After the first walk, 1998-2001, when he informed his girlfriend, a Greek woman who was an attorney in New York, he wanted to try again, she moved on.

And yes, ironically, the cancer walker has appeared in Relays for Life — including one where he received top billing over a U.S. senator.

How does he pass all that solitary time?

“I’m completely aware of my surroundings,” Hickey said. “That actually takes up a lot of my time. What the roads look like. Traffic. Weather. Where am I going to take a break? Trying not to get hit” — or hassled, which he encountered again walking out of Lawton in Van Buren County.

“A couple of kids were cursing at me for absolutely no reason,” he said. “They might not have known what I was doing.”

The sign on the back of his pack was a late addition, because he used to be bothered from both directions walking against traffic.

“People coming from behind me never screwed with me again,” he said. “Seven times cars have gone right toward me. I’ve had stuff thrown at me, although I made it all the way to Marshall in Michigan. Someone flicked a cigarette at me. The profanity in Lawton was the first time I’ve been yelled at in Michigan, but it happens in every state. It doesn’t matter where you are.”

When he first decided to walk coast to coast it was for his dad, Lawrence “Jim,” who succumbed to prostate cancer in 1995. His brother (they have four sisters), a cop for 32 years in Jersey diagnosed six months after they lost their father, battled prostate cancer but recovered.

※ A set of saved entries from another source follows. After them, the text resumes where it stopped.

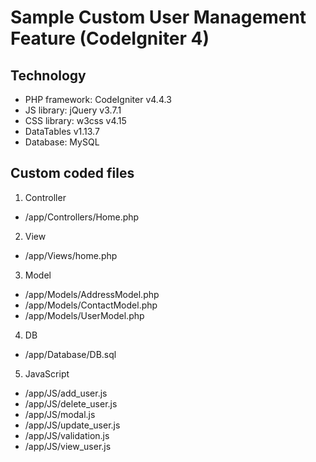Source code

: # Sample Custom User Management Feature (CodeIgniter 4)

## Technology
- PHP framework: CodeIgniter v4.4.3
- JS library: jQuery v3.7.1
- CSS library: w3css v4.15
- DataTables v1.13.7
- Database: MySQL

## Custom coded files
1) Controller
- /app/Controllers/Home.php

2) View
- /app/Views/home.php

3) Model
- /app/Models/AddressModel.php
- /app/Models/ContactModel.php
- /app/Models/UserModel.php

4) DB
- /app/Database/DB.sql

5) JavaScript
- /app/JS/add_user.js
- /app/JS/delete_user.js
- /app/JS/modal.js
- /app/JS/update_user.js
- /app/JS/validation.js
- /app/JS/view_user.js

“His operation was the day before my dad’s first anniversary,” Hickey said. “That made me think, ‘Am I going to lose my brother to the same thing I lost my dad to, exactly a year later?’ What got me started was reading an article about a guy who walked from D.C. to Boston for hunger. My brother’s surgery was successful and he’s doing fine, but the helpless look in my dad’s eyes stuck with me. I felt the need to do something, plus I remembered the story of Peter Jenkins walking across in National Geographic and was fascinated with that. I won’t read what he went through until I’m done because I don’t want to be influenced.

Unlike Jenkins, “I’m doing it for a reason — not just to do it. That’s why I never go to sleep at night in a tent or camp out along the way. I did enough camping in the Marine Corps. I’m not a survivalist. If I inspire people to do something and get involved, that’s what it’s about, however, I don’t recommend walking across America. If you want to do that, you might want to talk to me first.

In the early efforts, “There was no Internet to speak of and I had no cell phone, so I’d stop along the way to work. I had 20 jobs to support my first try. I’d stay in one place three to four months. I’m a tumbleweed in a way, but a tumbleweed with a purpose. In between my previous walks, I was able to go home to the house I grew up in, but lost my mom two years ago. She was 78.”

He lost his mother during the fourth walk, which broadened his charities to arthritis. He also raises funds for cystic fibrosis and, now, juvenile diabetes.

“Arthritis is in memory of my mom,” he said. “Cystic fibrosis is for a little girl whose school I spoke at in North Carolina on my third try. Once my website’s back up, which hopefully will be soon, the Comfort Inn in Lawton, Jim brought his wife and four of their 13 kids to meet me, which is weird because I’m just a bartender. One of his daughters has juvenile diabetes.”

Hickey has been growing his hair for four years for Locks of Love.

“It’s bad enough walking down the highway with a backpack without that hanging out,” he said.